Three and a half stars

The Unwinding: An Inner History of the New America by George Packer, $27.

George Packer’s The Unwinding is a work of People’s History. Its recounting of the last half-century, roughly, focuses on how Ordinary People endure history as it is made by Great Men. A social structure unravels before our eyes, through theirs.

If you have made it to your middle years, you are aware of it, a Post-Industrial World displacing the certainties of the Late Industrial. The rise and acceptance of Labor had built a broad middle class, but the crumbling of industry and the simultaneous rise of branding and “wealth creation” have diminished it.

That’s part of Packer’s brief, at least, as he chronicles the lives of the unchronicled, the knight’s pages and impressed farmhands wondering if the chap with the caparisoned stallion knows where we’re going. Jeff Connaughton, for instance, is a faithful servant, an Alabama lad who could not shake off a brief encounter with nobility, and who shed a career in financial finagling to help Joe Biden suit up for battle. But Connaughton finds only disillusionment in both politics and Biden.

Or there’s Dean Price, the small-town North Carolina boy, Christ-haunted in Flannery O’Connor’s phrase, who works his way into and out of promising endeavors that insufficiently pan out—although, oddly, he finds a small measure of success in my county, Pitt, whose school board sells cafeteria cooking grease to his biofuels-making project. Or Tammy Thomas, who watches African American society crater as Youngstown, Ohio, collapses on itself, and remembers living with her servant grandmother in the mansion of a declining old lady. It’s something of a metaphor for the book—little people lost in history’s abandoned spaces.

And so on, their tales told incrementally, with breezy bios of Oprah Winfrey and Sam Walton and others Packer sees, presumably, as Unwinders scattered among them. Or, in Elizabeth Warren’s case, a would-be Rewinder.
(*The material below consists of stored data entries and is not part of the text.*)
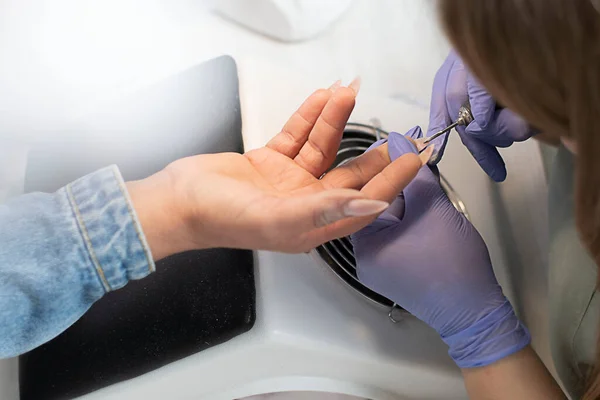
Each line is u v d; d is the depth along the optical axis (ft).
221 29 3.06
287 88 2.28
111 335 1.94
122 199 1.61
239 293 1.84
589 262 1.70
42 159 2.40
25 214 1.61
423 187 2.00
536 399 1.76
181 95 2.33
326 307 1.88
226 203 1.52
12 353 1.67
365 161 1.90
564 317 1.88
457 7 1.01
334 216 1.38
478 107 1.96
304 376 1.98
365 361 1.89
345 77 2.97
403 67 2.96
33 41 2.61
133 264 1.65
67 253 1.59
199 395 2.03
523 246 2.31
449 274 1.87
Packer unfolds Warren’s biographical sketch up to her Senate run last year, which she won. But he concentrates on how a decade’s worth of research into personal bankruptcy converted Warren from a Republican convinced that poor people are cheats to a bête noire of Republicans and Democrats alike. Not only did she learn that her assumptions were wrong, she realized that both parties were serving the interests of investment bankers, by stripping away regulations and greasing the skids for continuing cycles of boom and bust. “She had arrived at radicalism, like many conservatives before her, by seeing the institutions that had sustained the old way of life collapse,” Packer writes.

Sections open with Key Years, each with a torrent of headlines and taglines, such as Apple’s infamous assurance that 1984 was not 1984. These complement Hooker’s loosely narrative-nonfiction approach. His sweep is breathtaking, but for a 448-page book, the pace seems oddly breathless at times, and you wonder if Packer sometimes succumbs to a superficiality he would otherwise condemn. His “A Note on Sources” is a bibliography; nothing is directly attributed. But Packer’s prose is nearly always flawless—cleverly descriptive, charmed or bitter as needed. And he leaves room, at least, to imagine a Rewind.